The deliver pipeline also adds latency to your release cycle. Validation takes time. Scans take time. If your threat model requires extensive policy evaluation, the gap between a successful build and a deployable artifact may be measured in minutes rather than seconds. This is usually acceptable, but it is a real tradeoff that your organization needs to make consciously rather than discover in the middle of an incident.

The answer to both of these costs is not to eliminate the bulkhead. It is to treat the deliver pipeline with the same engineering seriousness as the rest of your infrastructure. It deserves good observability, clear failure messages, documented recovery procedures, and regular testing. A security boundary that cannot be maintained is not actually a security boundary.

What this is not

A bulkhead is not a substitute for secure coding practices. An image that passes every validation check you have defined can still contain application-level vulnerabilities.

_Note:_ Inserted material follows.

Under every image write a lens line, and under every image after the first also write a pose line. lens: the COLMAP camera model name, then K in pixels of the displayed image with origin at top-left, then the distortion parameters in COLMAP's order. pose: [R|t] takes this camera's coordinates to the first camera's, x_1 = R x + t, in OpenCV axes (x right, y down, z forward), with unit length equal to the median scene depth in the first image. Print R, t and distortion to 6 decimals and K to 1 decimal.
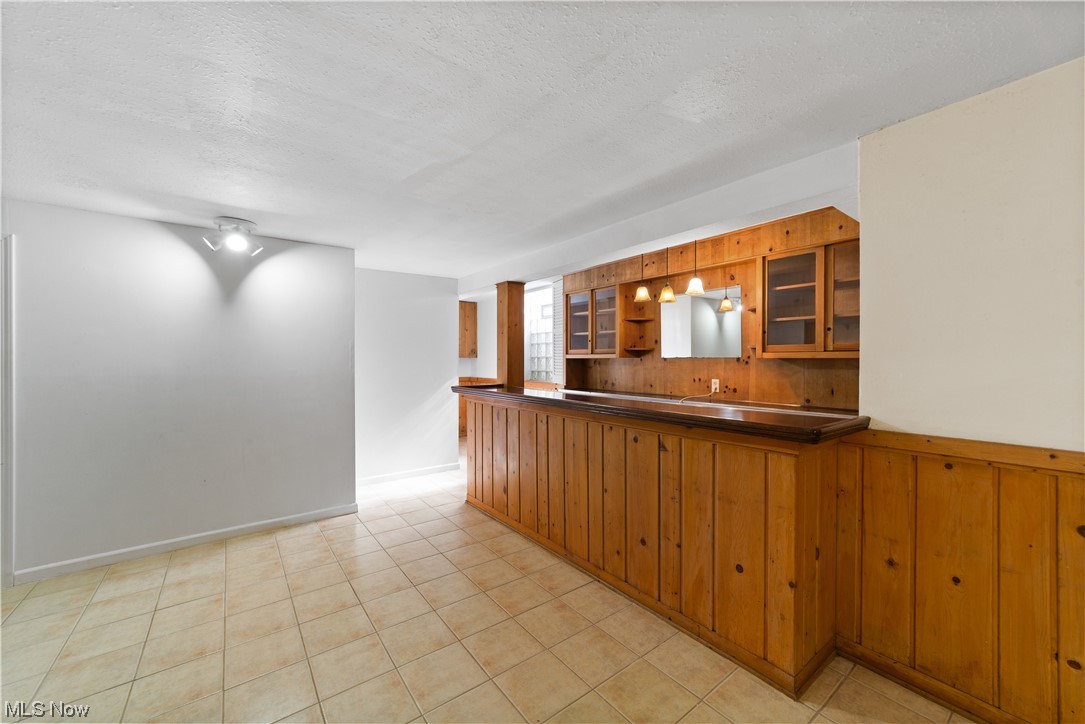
lens RADIAL K [[413.1, 0, 548.4], [0, 413.1, 360.6], [0, 0, 1]] dist [-0.009098, 0.000151]
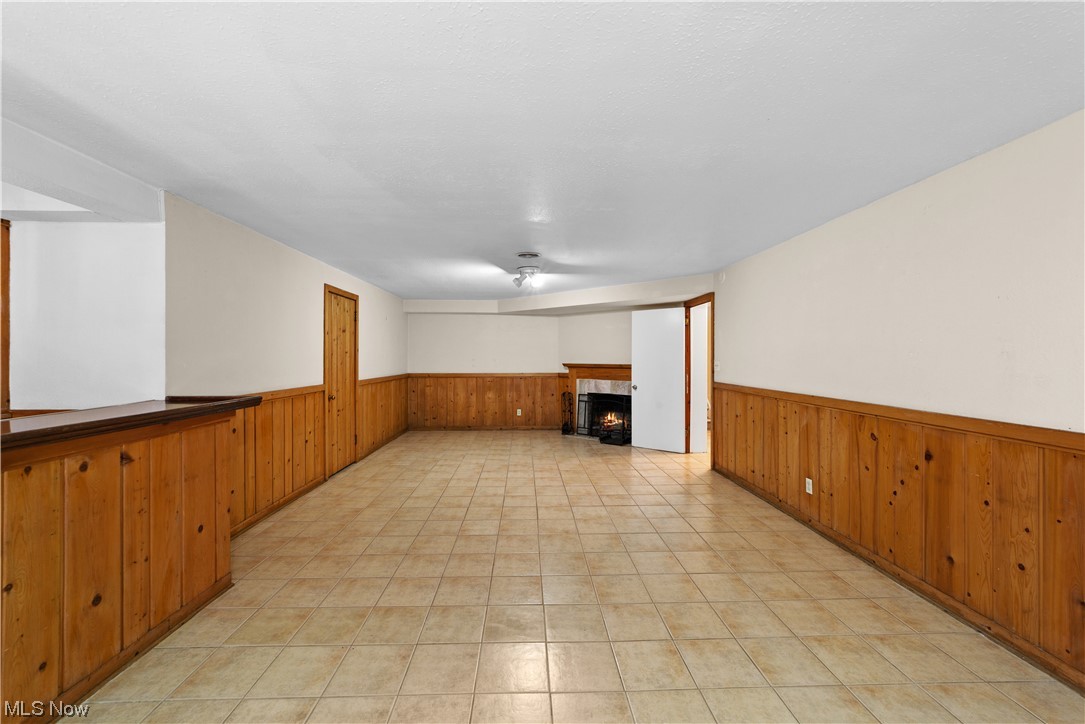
lens RADIAL K [[426.1, 0, 541.5], [0, 426.1, 349.8], [0, 0, 1]] dist [-0.001032, 0.000237]
pose [[-0.814104, 0.023664, 0.580237, -0.944495], [0.017917, 0.999717, -0.015632, 0.016499], [-0.580443, -0.002330, -0.814297, 1.250550]]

The bulkhead protects you against supply chain compromise in the build environment and enforces a consistent set of standards on every artifact that reaches production. It does not protect you against vulnerabilities you have not checked for or logic errors in your application code.

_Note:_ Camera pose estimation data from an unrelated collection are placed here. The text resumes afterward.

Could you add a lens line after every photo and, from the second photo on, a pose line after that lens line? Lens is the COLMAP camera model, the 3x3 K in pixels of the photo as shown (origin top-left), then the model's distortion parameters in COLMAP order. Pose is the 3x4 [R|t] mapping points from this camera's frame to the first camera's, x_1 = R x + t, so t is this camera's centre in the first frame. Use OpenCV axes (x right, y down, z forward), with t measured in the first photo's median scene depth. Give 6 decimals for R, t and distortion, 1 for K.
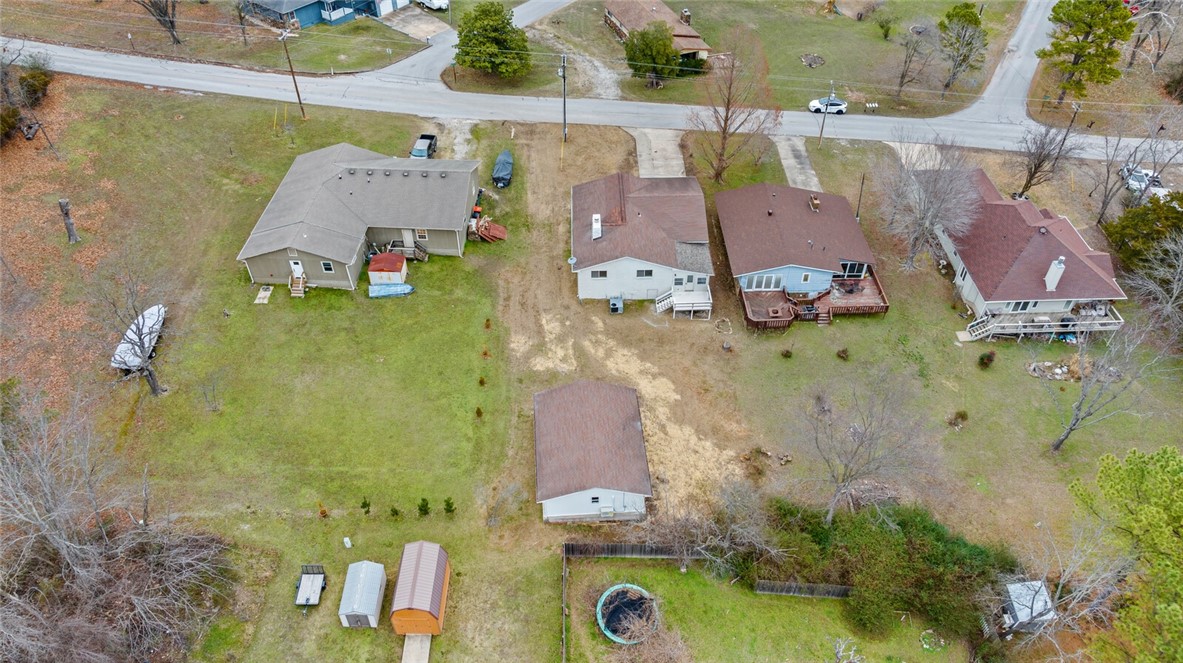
lens RADIAL K [[823.5, 0, 591.5], [0, 823.5, 331.5], [0, 0, 1]] dist [-0.017952, 0.002964]
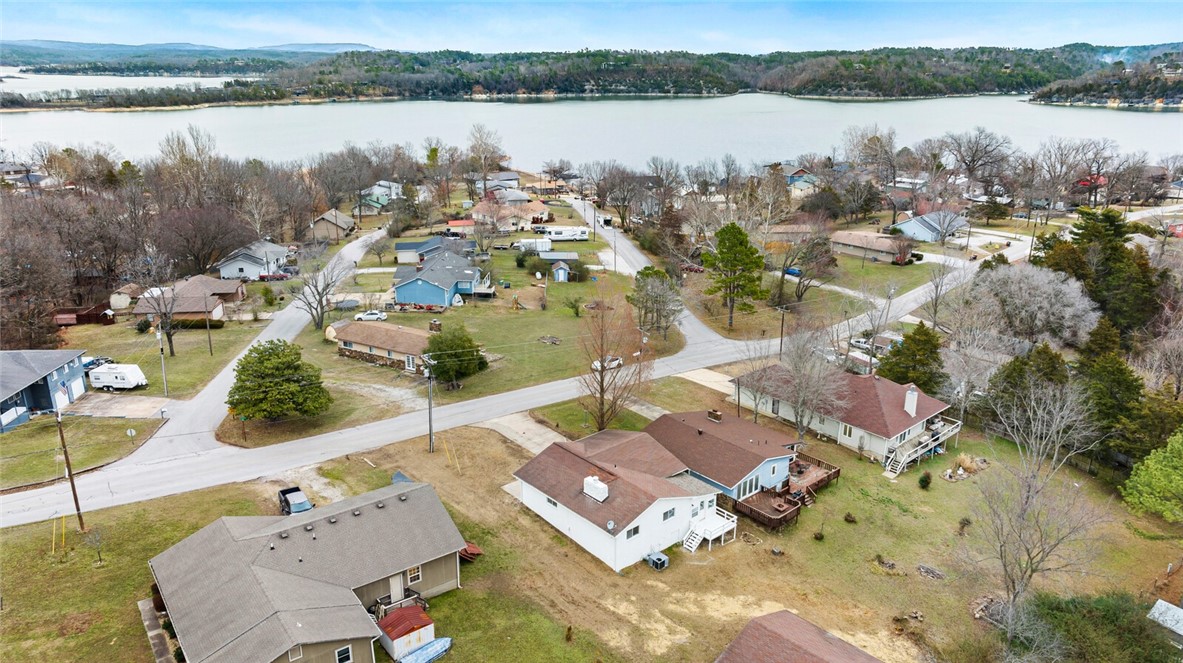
lens RADIAL K [[833.2, 0, 591.5], [0, 833.2, 331.5], [0, 0, 1]] dist [0.005009, 0.026842]
pose [[0.769299, -0.199582, 0.606915, -0.508054], [0.440756, 0.853487, -0.278017, -0.023967], [-0.462507, 0.481380, 0.744554, 0.247061]]
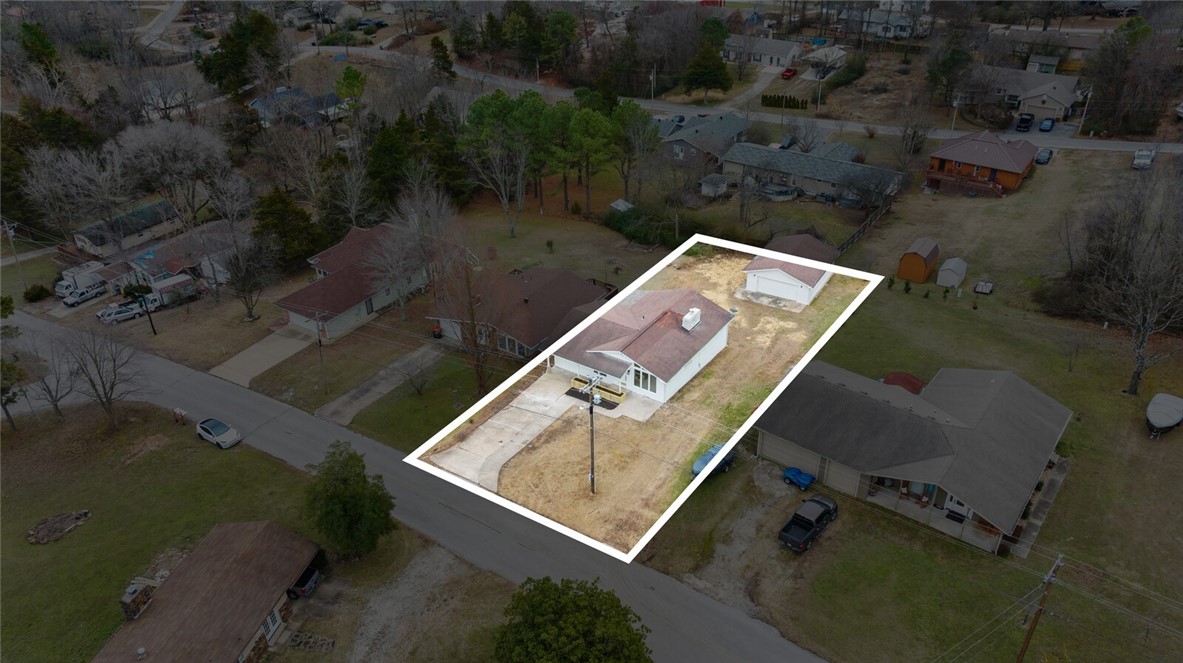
lens RADIAL K [[823.5, 0, 591.5], [0, 823.5, 331.5], [0, 0, 1]] dist [-0.017952, 0.002964]
pose [[-0.815973, -0.292559, 0.498595, -0.401428], [0.412541, 0.309505, 0.856748, -1.038655], [-0.404967, 0.904774, -0.131855, 1.192131]]
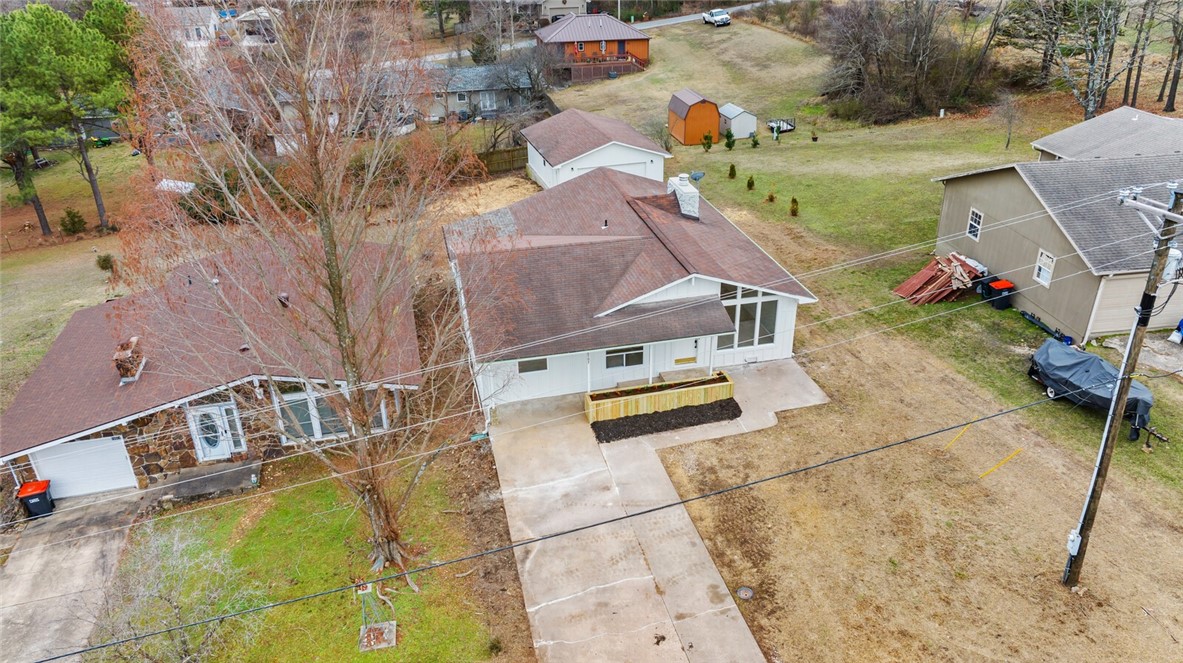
lens RADIAL K [[833.2, 0, 591.5], [0, 833.2, 331.5], [0, 0, 1]] dist [0.005009, 0.026842]
pose [[-0.979874, 0.103708, -0.170565, 0.153330], [-0.129315, 0.321140, 0.938161, -0.550003], [0.152070, 0.941336, -0.301265, 1.207129]]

A bulkhead is also not a guarantee of immutability. An image that passes validation today may have a vulnerability discovered tomorrow. Your ECR should be configured with immutable tags so that an existing image digest cannot be overwritten, and you should have a process for responding to newly discovered vulnerabilities in images that are already in production. The bulkhead tells you about the state of an artifact at the moment it crossed the boundary. Keeping that assessment current over time is a different problem, requiring different tooling.

What a bulkhead is, at its most fundamental, is a decision about what it means to trust an artifact. Defining that decision explicitly, embodying it in a pipeline stage with clear inputs and clear outputs, and enforcing it as the mandatory path between your build environment and your production environment — that is the entire value of the pattern. The implementation details matter less than the clarity of the decision. Before you build anything, you should be able to answer: what does it mean for an image to be trustworthy? Who decides? What happens when the answer is no? If those questions have clear answers, you have an architecture. If they do not, you have a pipeline.